#### ASSIGNMENT
Exact copies of all the entries below are expected in the answer.

=== DATA FOR PROCESSING ===

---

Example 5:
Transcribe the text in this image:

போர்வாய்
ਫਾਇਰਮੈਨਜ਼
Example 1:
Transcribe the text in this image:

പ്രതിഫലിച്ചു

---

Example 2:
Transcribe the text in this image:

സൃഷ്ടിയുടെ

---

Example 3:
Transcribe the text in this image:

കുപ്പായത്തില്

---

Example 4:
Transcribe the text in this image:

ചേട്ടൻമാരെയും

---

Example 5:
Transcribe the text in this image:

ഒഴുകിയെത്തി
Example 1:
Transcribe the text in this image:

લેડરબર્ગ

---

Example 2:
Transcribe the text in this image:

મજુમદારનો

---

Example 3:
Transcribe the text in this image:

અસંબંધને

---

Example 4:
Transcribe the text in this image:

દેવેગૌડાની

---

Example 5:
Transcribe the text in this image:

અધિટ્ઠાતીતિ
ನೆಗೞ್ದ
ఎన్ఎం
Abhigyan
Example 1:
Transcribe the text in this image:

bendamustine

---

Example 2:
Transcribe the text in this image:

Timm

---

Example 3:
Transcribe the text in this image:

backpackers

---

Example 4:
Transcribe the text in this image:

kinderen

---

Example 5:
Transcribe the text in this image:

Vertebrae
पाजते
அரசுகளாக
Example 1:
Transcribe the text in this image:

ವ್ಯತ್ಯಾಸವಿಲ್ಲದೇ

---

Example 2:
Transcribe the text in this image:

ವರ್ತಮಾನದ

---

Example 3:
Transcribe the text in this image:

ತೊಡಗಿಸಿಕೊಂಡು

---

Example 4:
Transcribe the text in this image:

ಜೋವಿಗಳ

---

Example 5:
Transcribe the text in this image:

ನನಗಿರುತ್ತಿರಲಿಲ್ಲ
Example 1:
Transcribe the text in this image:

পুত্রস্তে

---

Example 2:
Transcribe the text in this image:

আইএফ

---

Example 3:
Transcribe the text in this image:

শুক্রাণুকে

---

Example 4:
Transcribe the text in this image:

===

#### TASK ANSWER
---

Example 5:
Transcribe the text in this image:

போர்வாய்
ਫਾਇਰਮੈਨਜ਼
Example 1:
Transcribe the text in this image:

പ്രതിഫലിച്ചു

---

Example 2:
Transcribe the text in this image:

സൃഷ്ടിയുടെ

---

Example 3:
Transcribe the text in this image:

കുപ്പായത്തില്

---

Example 4:
Transcribe the text in this image:

ചേട്ടൻമാരെയും

---

Example 5:
Transcribe the text in this image:

ഒഴുകിയെത്തി
Example 1:
Transcribe the text in this image:

લેડરબર્ગ

---

Example 2:
Transcribe the text in this image:

મજુમદારનો

---

Example 3:
Transcribe the text in this image:

અસંબંધને

---

Example 4:
Transcribe the text in this image:

દેવેગૌડાની

---

Example 5:
Transcribe the text in this image:

અધિટ્ઠાતીતિ
ನೆಗೞ್ದ
ఎన్ఎం
Abhigyan
Example 1:
Transcribe the text in this image:

bendamustine

---

Example 2:
Transcribe the text in this image:

Timm

---

Example 3:
Transcribe the text in this image:

backpackers

---

Example 4:
Transcribe the text in this image:

kinderen

---

Example 5:
Transcribe the text in this image:

Vertebrae
पाजते
அரசுகளாக
Example 1:
Transcribe the text in this image:

ವ್ಯತ್ಯಾಸವಿಲ್ಲದೇ

---

Example 2:
Transcribe the text in this image:

ವರ್ತಮಾನದ

---

Example 3:
Transcribe the text in this image:

ತೊಡಗಿಸಿಕೊಂಡು

---

Example 4:
Transcribe the text in this image:

ಜೋವಿಗಳ

---

Example 5:
Transcribe the text in this image:

ನನಗಿರುತ್ತಿರಲಿಲ್ಲ
Example 1:
Transcribe the text in this image:

পুত্রস্তে

---

Example 2:
Transcribe the text in this image:

আইএফ

---

Example 3:
Transcribe the text in this image:

শুক্রাণুকে

---

Example 4:
Transcribe the text in this image:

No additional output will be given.